Since June of 2016 — ten years since the uprising that for more than six months this state in the south of Mexico participated in — professors and communities from the eight regions of Oaxaca returned to the streets.
Their main demand is the repeal not only of the educational reform, but also of the whole package of structural reforms better known as the “Pact for Mexico,” which the administration of President Enrique Peña Nieto—under the influence of the World Bank, the International Monetary Fund and the Inter-American Development Bank—has been trying to impose since 2013.

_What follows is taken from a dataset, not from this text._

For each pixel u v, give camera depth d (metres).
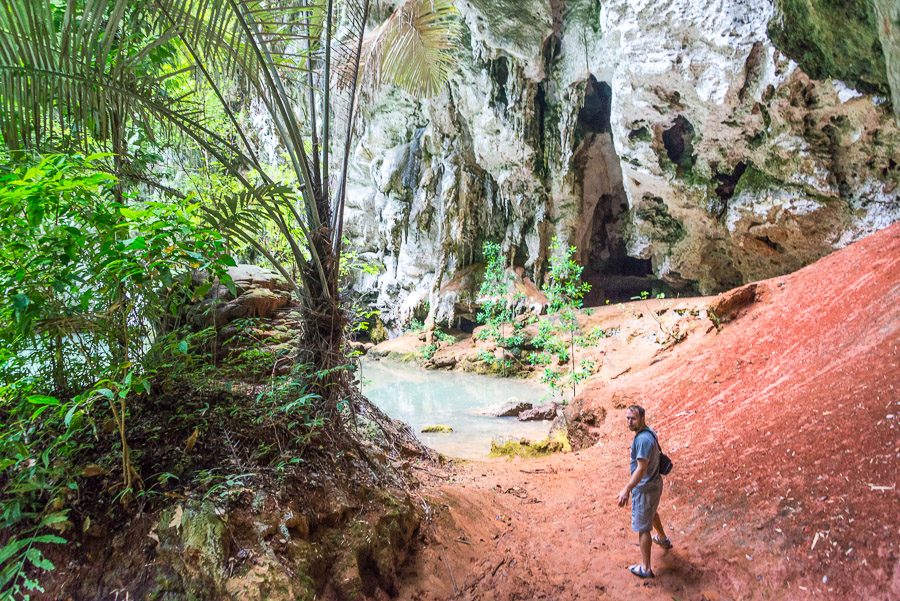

With these reforms, which seek to privatize education as well as sectors like agriculture, health care, telecommunications, and energy, the Mexican government is directly threatening not just the teachers union but also the people of Mexico in general. Therefore, the movement is not limited to the teachers: “This stopped being a teachers’ movement and it is now a social movement. Why? Because we the people are the ones being most harmed by this in every aspect. For this reason all of the communities are organizing in order to raise our voices,” explained a woman from the Oaxacan town of San Pablo Huitzo.
In contrast to the experience of 2006, during which the resistance was mainly concentrated in the city of Oaxaca, in 2016 blockades were established in practically the whole state. What has not changed is the government’s response to the protests, which continues to be characterized by brutal repression. To this date, hundreds of people have been injured and more than ten assassinated by elements of the police and the government’s gendarmerie.
With this documentary, we want to make public what took place between June and August of 2016, through the voices of the citizens, teachers, mothers, and municipal authorities of Oaxaca.